Clare Malone: "Hit the road." Yes, "There's the door." That will be coming in the next couple of weeks or a couple of months. There are layoffs widely understood to be happening soon. These are the first layoffs that Weiss will be in charge of. I think that there is going to be a culling of the herd. Now, will that be ideological, or will it be the kind of "Are you with the plan or not?" That is a question-
Alison Stewart: That's good. That's an important question.
Clare Malone: -I don't know the answer to, and I don't think people inside the network know the answer to. I think Bari Weiss, if she were sitting here, would say, "I want the ideological diversity, but I want people who are down with the plan. I want the younger, smarter thinkers." Listen, The New Yorker did a lot of reporting about 60 Minutes' culture in particular as being very political, lots of gender harassment.
Alison Stewart: All true.
Clare Malone: Yes.
Alison Stewart: I worked there.
Clare Malone: A place that has a very difficult, calcified, sclerotic culture, I think, as Weiss would say. I don't think people know what's happening there. I think some people are like, "Get me out of here. I don't want to be part of this," and some people, TV pays well, let me tell you that. TV pays a lot better than print journalism. I think a lot of people, it's to their financial benefit to try to figure it out and make it work. This is a huge platform.

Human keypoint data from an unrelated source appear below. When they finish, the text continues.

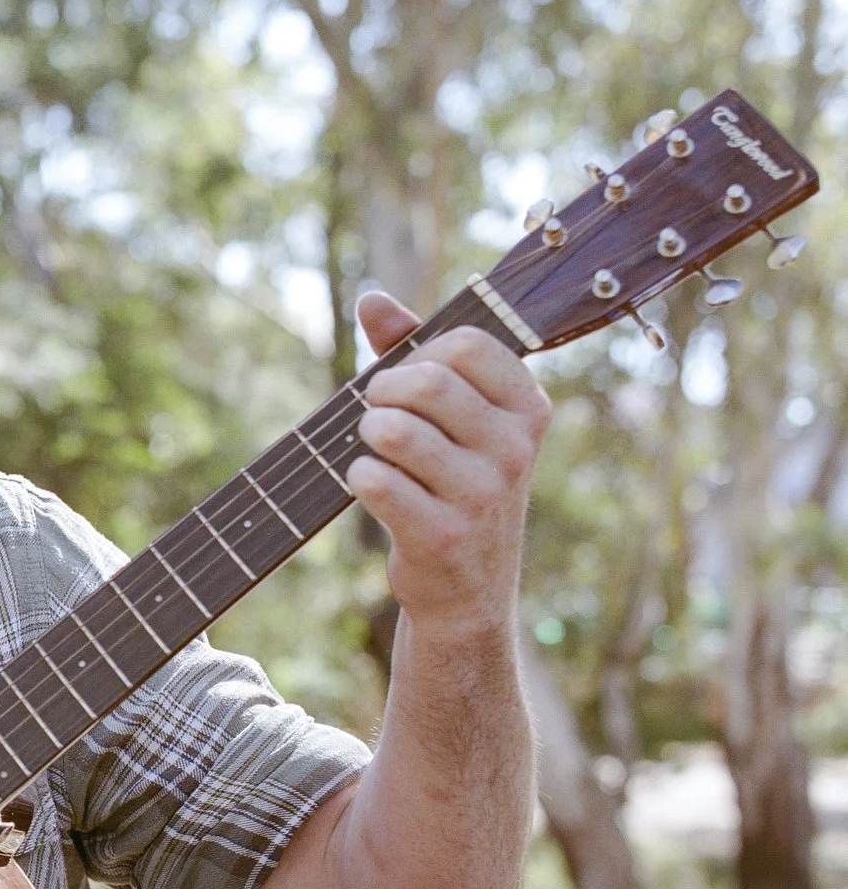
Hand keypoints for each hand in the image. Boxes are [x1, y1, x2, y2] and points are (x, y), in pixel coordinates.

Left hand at [348, 290, 551, 645]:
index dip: (419, 353)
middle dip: (381, 392)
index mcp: (529, 408)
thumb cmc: (452, 483)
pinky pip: (374, 480)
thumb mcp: (454, 417)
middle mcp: (515, 449)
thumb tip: (372, 299)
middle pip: (425, 382)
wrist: (466, 588)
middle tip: (375, 414)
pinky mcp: (442, 534)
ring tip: (374, 448)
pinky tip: (371, 485)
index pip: (465, 343)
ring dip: (367, 433)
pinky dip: (358, 476)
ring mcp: (482, 494)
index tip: (409, 379)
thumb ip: (414, 350)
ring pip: (394, 429)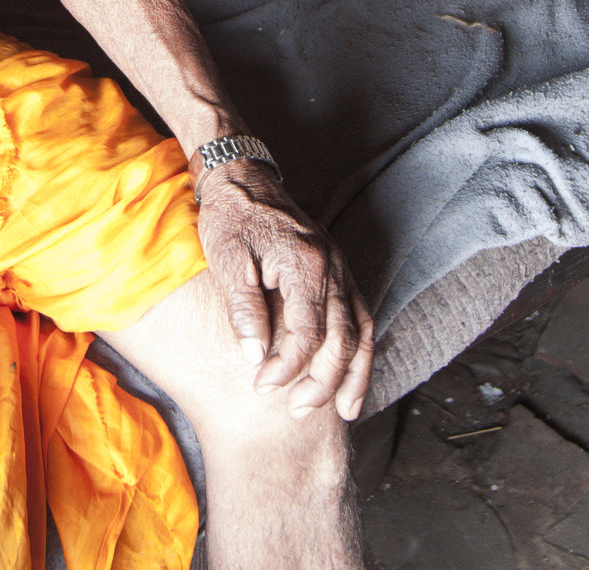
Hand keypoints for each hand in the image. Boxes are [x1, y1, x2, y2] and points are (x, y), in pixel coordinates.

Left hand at [195, 160, 374, 420]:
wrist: (243, 177)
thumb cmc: (230, 217)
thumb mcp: (228, 260)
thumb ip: (245, 309)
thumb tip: (257, 356)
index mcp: (305, 264)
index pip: (307, 333)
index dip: (287, 367)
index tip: (262, 386)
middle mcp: (332, 267)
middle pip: (342, 338)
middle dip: (322, 382)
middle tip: (296, 410)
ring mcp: (341, 268)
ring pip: (361, 330)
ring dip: (353, 374)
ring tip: (345, 412)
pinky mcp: (339, 270)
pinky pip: (360, 316)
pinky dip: (361, 350)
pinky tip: (352, 375)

Those are all real things that are going on, but I do think it's a real moment of uncertainty. What does her vision actually look like? I don't think we can really tell, but I don't think it will be-- I think it looks a lot more like Andrew Huberman as CBS contributor than Walter Cronkite.
Alison Stewart: You should read the piece. It's called Inside Bari Weiss's Hostile Takeover of CBS News. New Yorker's Clare Malone has been my guest. Thank you so much for being with us.
Clare Malone: Thank you for having me.